M.2 Solid State Drives

dutree – reclaim precious hard disk space

Last Updated on September 1, 2020

You often hear that disk space is cheap and plentiful. And it’s true that a 4TB mechanical hard disk drive currently retails for less than 100 dollars. But like many users I’ve migrated to running Linux on M.2 Solid State Drives (SSDs). They are NVMe drives reaching read and write speeds of over 5,000MB/s. That’s over 20 times faster than a 7,200 RPM traditional hard drive.

M.2 SSDs do functionally everything a hard drive does, but help to make a computer feel far more responsive. M.2 are NVMe drives which reduce I/O overhead and brings various performance improvements relative to previous logical-device interfaces, including multiple long command queues, and reduced latency. M.2 drives are more expensive than mechanical hard drives in terms of dollar per gigabyte. And M.2 with really large capacities are thin on the ground and expensive, so most users settle for lower capacity drives.

Whatever the size of the hard disk, my disks always fill up over time; it seems data expands to fill any void. This is partly because I experiment with lots of distributions and software. But hard disks always seem to fill up by themselves. Whether you use M.2, other type of SSD, or mechanical hard disk drives, you cannot afford to be rash with storage. When a hard disk is full, it can be very time consuming to sort out and remove offending files and directories.

Linux distributions come supplied with utilities to explore disk usage.

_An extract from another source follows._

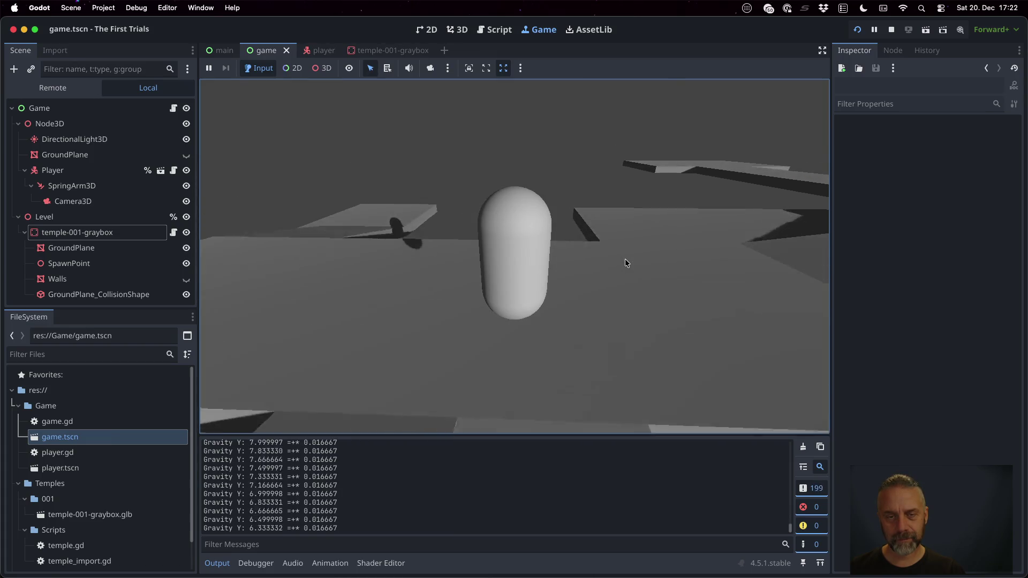
pyautogui.press('space')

For example, du is a standard tool used to estimate file space usage; space being used under a particular directory or files on a file system.

du shows directories which are taking up space. And you can combine du with other command-line utilities such as grep and sort to make the output more meaningful. But there are many alternatives.

dutree is a command line tool to analyze disk usage. It’s name derives from Durep and Tree.

The software is written in the Rust programming language. If you’re looking to learn more about Rust, we’ve compiled the finest free books and tutorials for this language.

dutree is free and open source software.

Installation

It’s Linux, so there’s multiple ways to install this utility. As my main distro is Arch, I usually gravitate towards the Arch User Repository (AUR) when installing packages. And there’s a package in AUR for dutree. For other distributions, there may be a simple package to install. But I haven’t done any investigation in this respect.

You can also install the software with cargo, Rust’s package manager with the command “cargo install dutree” at a shell. Cargo makes it easy to get up and running by downloading a Rust project’s dependencies, compiling the project, making packages, and more.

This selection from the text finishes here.